Düşükte en sık rastlanan neden, fetüsteki kromozom anomalileri olmaktadır. Bunlar, bebeğin hayatta kalmasını imkansız hale getiren sorunlardır.
Düşüğe neden olan diğer faktörler arasında şunlar bulunabilir:
- Enfeksiyonlar
- Hastalıklar
- Fiziksel yaralanmalar
- Rahimdeki ya da diğer üreme organlarındaki anomaliler
- Diyabet ve böbrek yetmezliği gibi tedavi edilmemiş sağlık sorunları
- Rahim polipleri ve yapışıklıklar
- Çikolata kisti
Düşük Tedavisi
Düşük tedavisinde amaç, fetüsü ve rahim içi dokuyu çıkarmak ve bu sayede rahim enfeksiyonu gibi komplikasyonları önlemektir. Düşük için çeşitli tedavi seçenekleri olmakla birlikte en iyi tedaviye doktorunuz karar verecektir.
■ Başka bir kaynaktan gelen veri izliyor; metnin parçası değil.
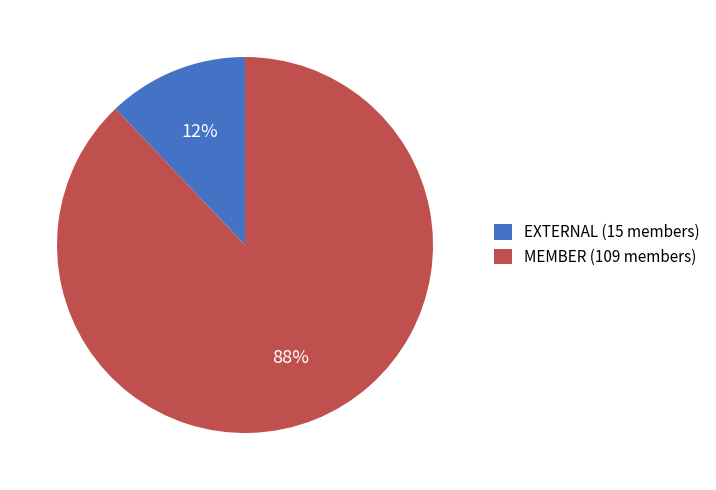

To the nearest percent, what is the difference between the largest and smallest slice percentages?

76%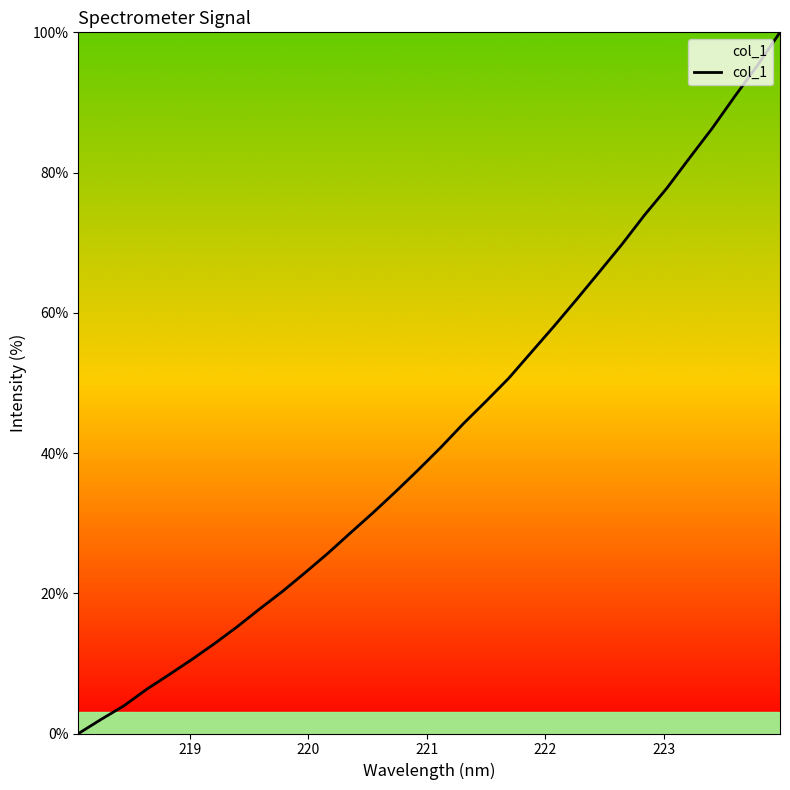

What is the difference between the maximum and minimum values?

100.0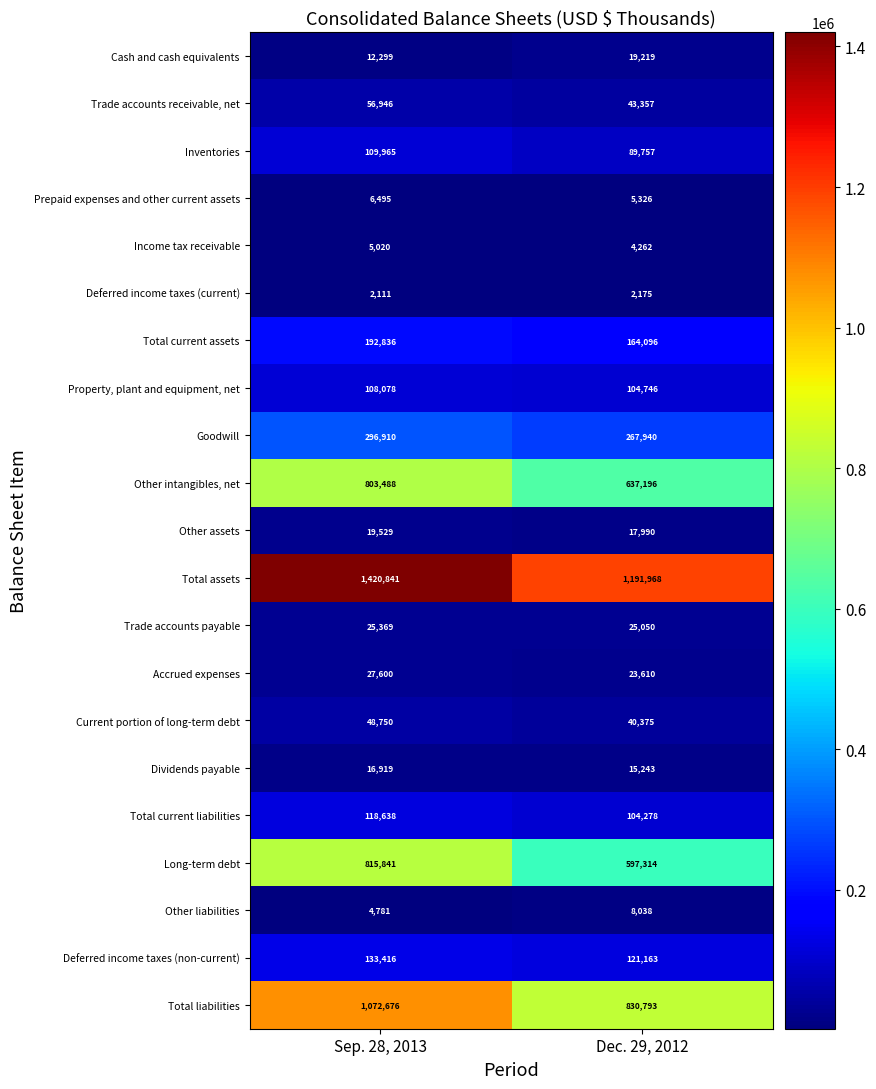

What is the smallest value displayed?

2111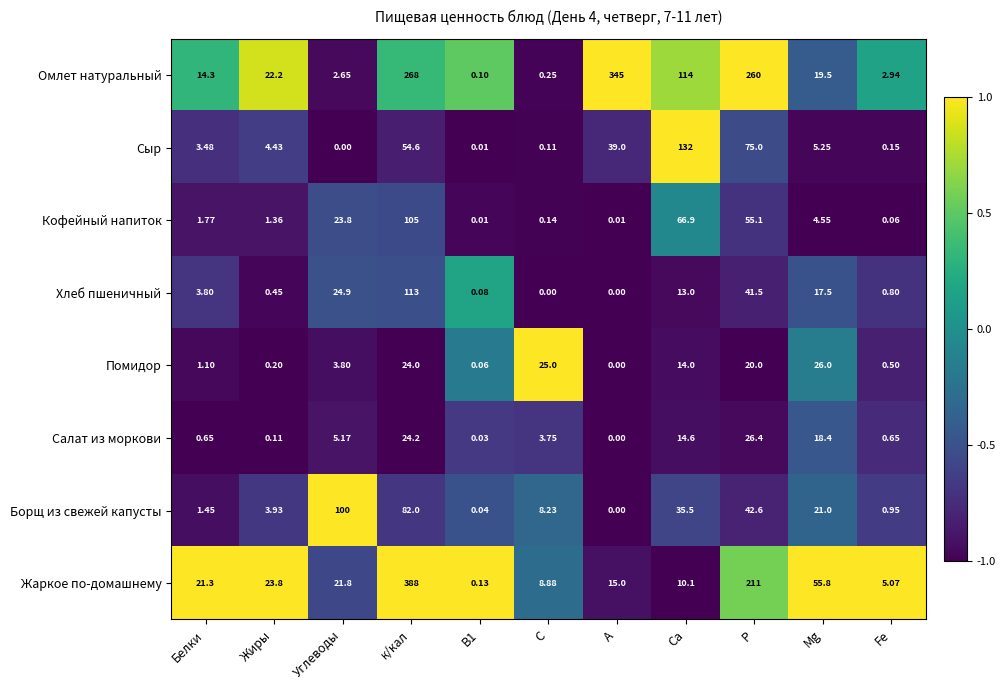

Rank the series by their maximum value, from highest to lowest.

Жаркое по-домашнему, Омлет натуральный, Сыр, Хлеб пшеничный, Кофейный напиток, Борщ из свежей капусты, Салат из моркови, Помидор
Düşük, kanama olmadan gerçekleştiyse tedavi öncesi beklemek gerekebilir. Çünkü bu durumda rahmin kendi kendini temizlemesi mümkündür.
Rahim, içerisindeki dokuyu kendi atıyorsa kanamanın içerisinde pıhtılar görülebilir. Kanama genelde bir haftadan az sürmekle birlikte kanamaya karın ağrısı eşlik edebilir.
Karın ağrısını azaltmak için reçetesiz ağrı kesiciler kullanabilirsiniz. Bunların işe yaramaması durumunda ise doktorunuzdan daha güçlü bir ağrı kesici isteyebilirsiniz.
Düşük Sonrası İyileşme Süreci
Doktorunuz düşük yaptığınızdan eminse birkaç hafta boyunca bazı belirtiler yaşayabilirsiniz. Bu dönemde tampon kullanmaktan ve cinsel ilişkiye girmekten kaçınmanız önerilir. Bunun nedeni, enfeksiyon ihtimalini önlemektir.
Düşük sonrası iyileşme sürecinizde lekelenme, kanama ya da ağrı gibi belirtiler yaşamanız normal olsa da bazı durumlarda doktorunuzla iletişime geçmeniz gerekir. Bazı belirtiler, düşük sonrası enfeksiyon ya da kan kaybı yaşadığınızı gösteriyor olabilir.
Aşağıdaki belirtiler enfeksiyon yaşadığınızı gösteriyor olabileceği için bunları yaşamanız halinde doktorunuza haber verin:
- Üşüme
- Bir saat içerisinde iki pedin alacağından fazla kan kaybetmek
- Ateş
- Şiddetli ağrı
Doktorunuz antibiyotik reçete edebilir ya da enfeksiyon olup olmadığını görmek için bazı testler yapmak isteyebilir.
Sonuç Olarak
Pek çok kadın düşük yaşadıktan sonra tekrar hamile kalıp kalamayacağı konusunda endişeye kapılır. Ancak düşük yaygın olarak görülen bir durumdur ve düşüğe neden olan sorunlar tekrar meydana gelmez.
Düşük yaşadığınız için fiziksel ve psikolojik sorunlar yaşıyorsanız, doktorunuza danışmanız ve bir profesyonelden yardım almanız en iyisi olacaktır.